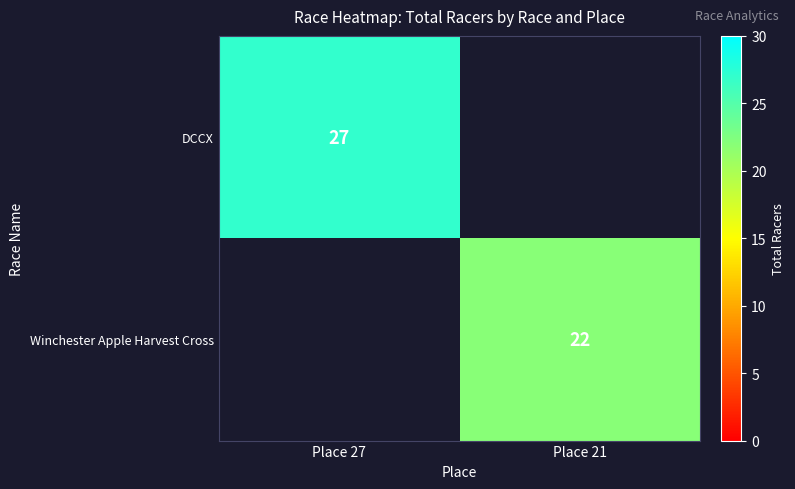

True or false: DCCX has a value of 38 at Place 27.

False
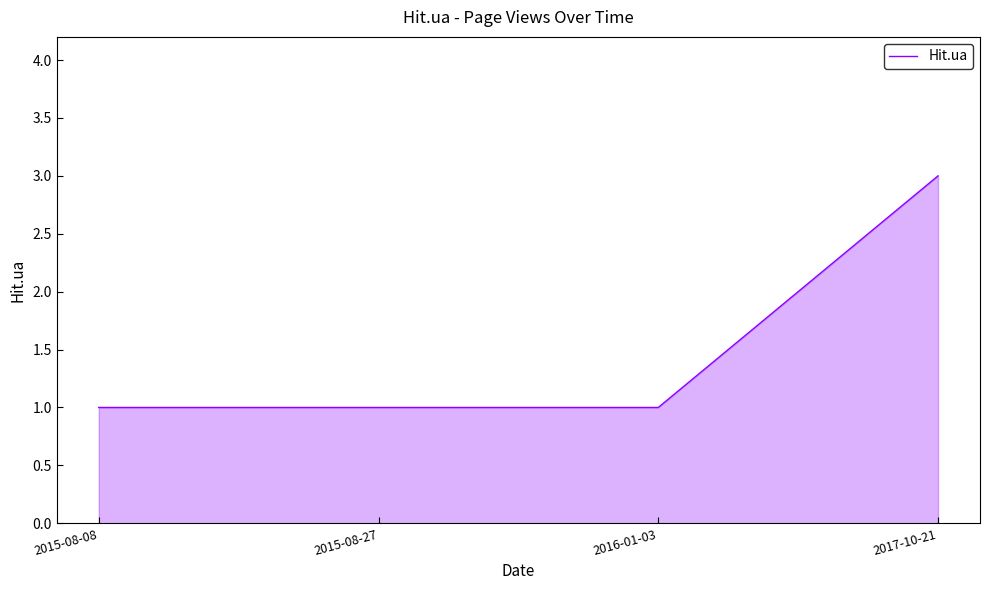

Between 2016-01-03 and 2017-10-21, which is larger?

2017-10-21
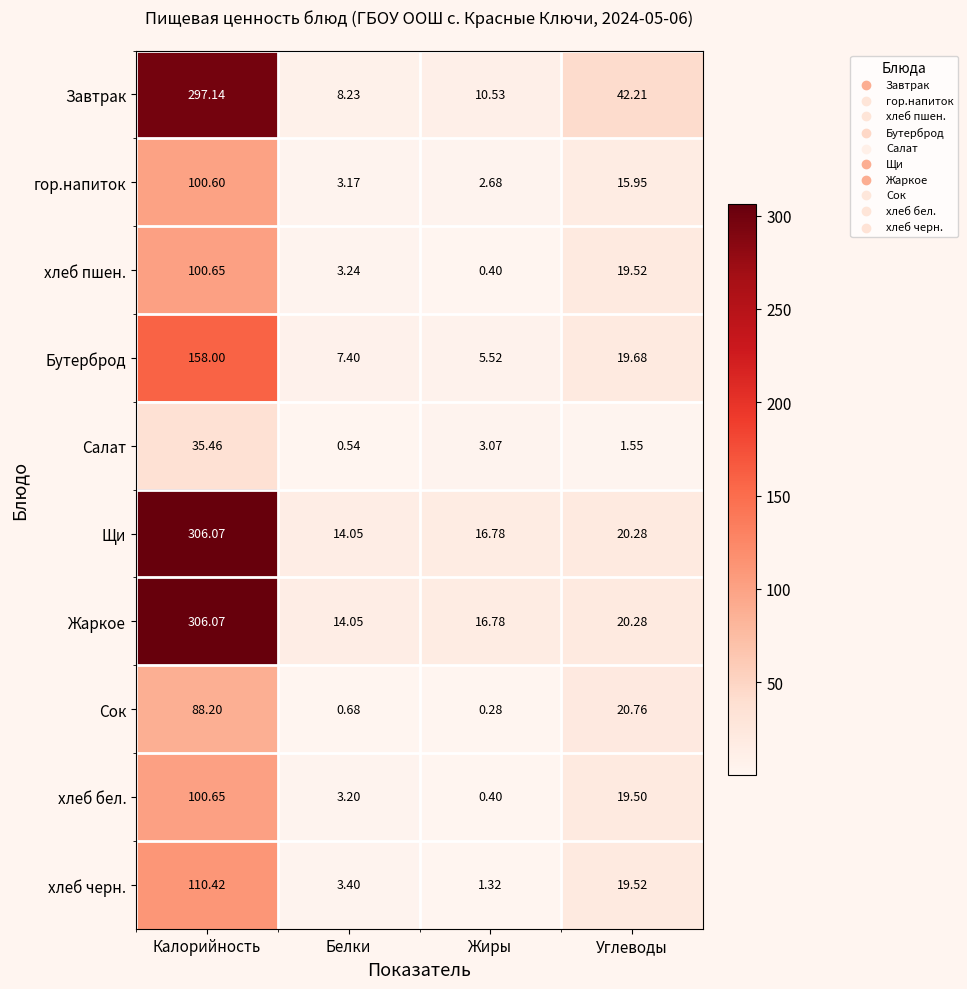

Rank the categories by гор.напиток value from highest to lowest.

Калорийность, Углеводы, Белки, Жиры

□ □ □ □ □

**Assigned task**
Please identify each line of the material that contains the string "value" and copy those lines, treating uppercase and lowercase letters as different.

**Finished task**
True or false: DCCX has a value of 38 at Place 27.
Rank the categories by гор.напиток value from highest to lowest.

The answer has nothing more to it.